Human Rights Hero Passes Away

Peter Bosshard
Kader Asmal and Nelson Mandela at the launch of the WCD report
Kader Asmal and Nelson Mandela at the launch of the WCD report

The World Commission on Dams was one of the most unusual experiments in global governance. Mandated to develop a new model for water and energy projects, it brought together, among others, a firebrand activist from India, a corporate CEO from Sweden, an indigenous rights advocate from the Philippines, and a dam engineer from the US. Thanks to the genius and determination of its chair Kader Asmal, this unlikely group of experts from opposite walks of life worked together to produce a breakthrough for human rights and the environment. Unlike many other such documents, their report, Dams and Development, has never gathered dust. Earlier today, Kader Asmal – an independent spirit and tireless advocate for human rights – died in his native South Africa.

Kader Asmal was born in 1934 and became an anti-apartheid activist early in his life. His commitment to social justice brought him to the study of law, which he taught in his British and Irish exile for 27 years. In 1990, Asmal returned to South Africa, where he became a leading negotiator for the end of apartheid, a member of parliament for the ANC, and one of the authors of the new South African constitution. He served his country as Minister of Water Affairs (1994-99) and Minister of Education (1999-2004). Even after leaving office, he remained a staunch defender of human rights and civil liberties.

In 1998, Kader Asmal was invited to chair the newly-formed World Commission on Dams (WCD), the independent body that had been tasked to evaluate the development effectiveness of dams and propose a new framework for decision-making on such projects. His name had been suggested by an official of the World Bank, but Professor Asmal soon made it clear that he was in nobody’s pocket. With his fellow Commissioners, he embarked on a mission through a political minefield of conflicting interests and expectations. They were interested in a genuinely new approach to difficult development questions, not in a business-as-usual report that would identify the lowest common denominator and soon be forgotten.

Kader Asmal and his colleagues devised a process like development diplomacy had not seen it before. In a two-year effort, they commissioned 130 technical papers, carried out consultations with 1,400 participants in different parts of the world, studied seven dams and three countries in great depth, reviewed another 125 dams in less detail, and solicited 950 submissions from experts and the interested public. Kader Asmal was keenly aware of political realities, but only committed to intellectual independence and the basic values of human rights. He led the process with tireless determination, sly negotiating skills, and caustic wit.  

It was not the duty of environmental activists to make life easy for the Commissioners, and we certainly did not. But Kader Asmal did not mind. Throughout the process, he honored the real-life experience of a dam-affected farmer and the ideas of an NGO activist as much as the expertise of an academic and the testimony of a government minister.

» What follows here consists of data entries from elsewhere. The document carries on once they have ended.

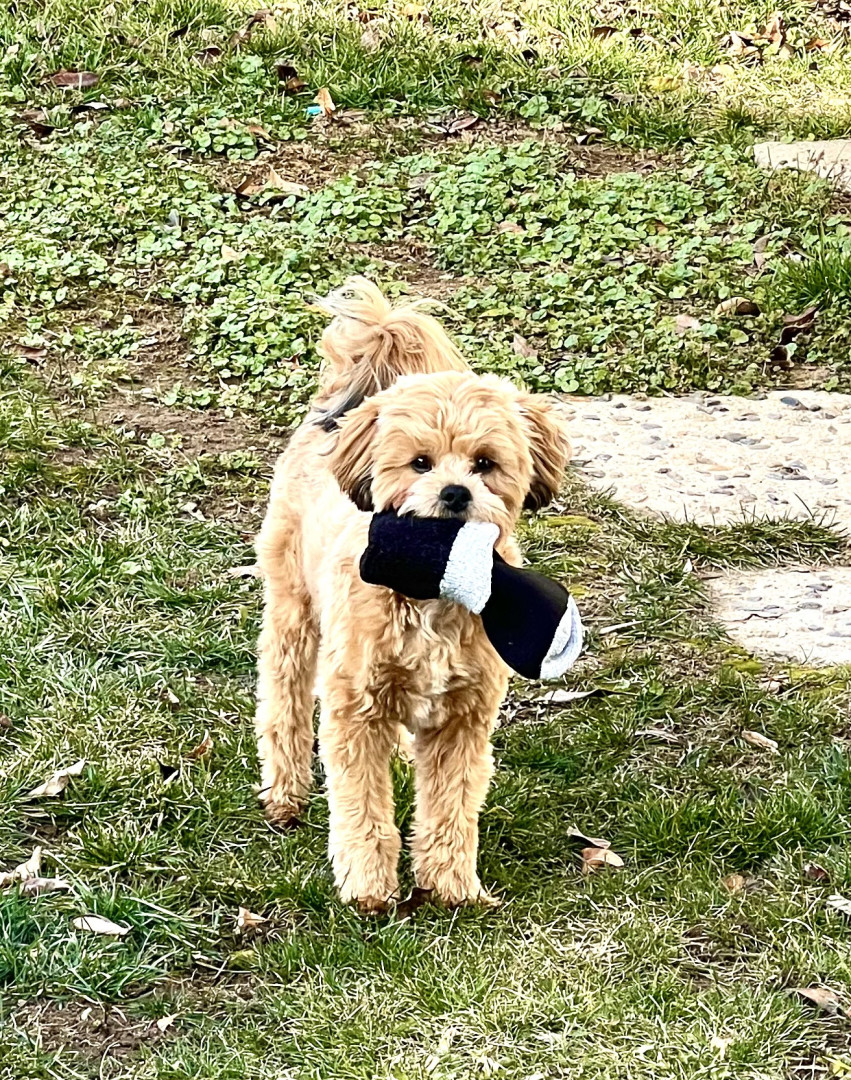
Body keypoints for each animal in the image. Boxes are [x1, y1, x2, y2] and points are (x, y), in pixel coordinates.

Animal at [255, 278, 571, 912]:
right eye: (419, 463)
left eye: (485, 464)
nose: (454, 493)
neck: (430, 593)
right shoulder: (354, 713)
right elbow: (363, 810)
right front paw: (369, 889)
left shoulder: (464, 721)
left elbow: (451, 808)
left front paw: (452, 886)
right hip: (293, 612)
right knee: (284, 700)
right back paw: (285, 792)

On November 16, 2000, Kader Asmal and his fellow Commissioners published their report, Dams and Development, in the presence of Nelson Mandela at a grand celebration in London. Their great contribution to the global development debate was a rights-based approach in which conflicting interests are resolved through an open and fair process in which all parties who have legitimate rights at stake in a project – dam-affected people as much as investors – have a place at the negotiating table. While the Commission was very much a group effort, the report strongly reflects the rights-based philosophy of its chair.

The WCD’s new decision-making framework was applauded by civil society groups, and found a lot of interest among international organizations and development institutions. In an era that soon saw the advent of the global “war on terror” and the emergence of new dam financiers, the report’s insistence on unalienable rights did not sit well with many powers that be. But it empowered dam-affected people around the world, and inspired development agencies to find new ways of decision-making for their projects. Over the years, all major actors in the global dams debate have endorsed the report’s core values and strategic principles.

Through all these years and in spite of his numerous other duties, Kader Asmal has always stood up for the WCD’s rights-based approach. He contributed a typically humorous message to our activities around the 5th anniversary of the report in 2005. And he personally attended a seminar on the report’s 10th anniversary at Stockholm International Water Week in September 2010, where he witnessed the great interest and heated debates which his ideas continued to create.

On June 22, 2011, Kader Asmal died near Cape Town after a heart failure. His is survived by his wife, two sons and two grandchildren. Rest in Peace, Comrade Kader Asmal! Your commitment to human rights and civil liberties has always been an inspiration. Your legacy lives on.

Peter Bosshard is the Policy Director of International Rivers. He was a member of the WCD Forum from 1998-2001.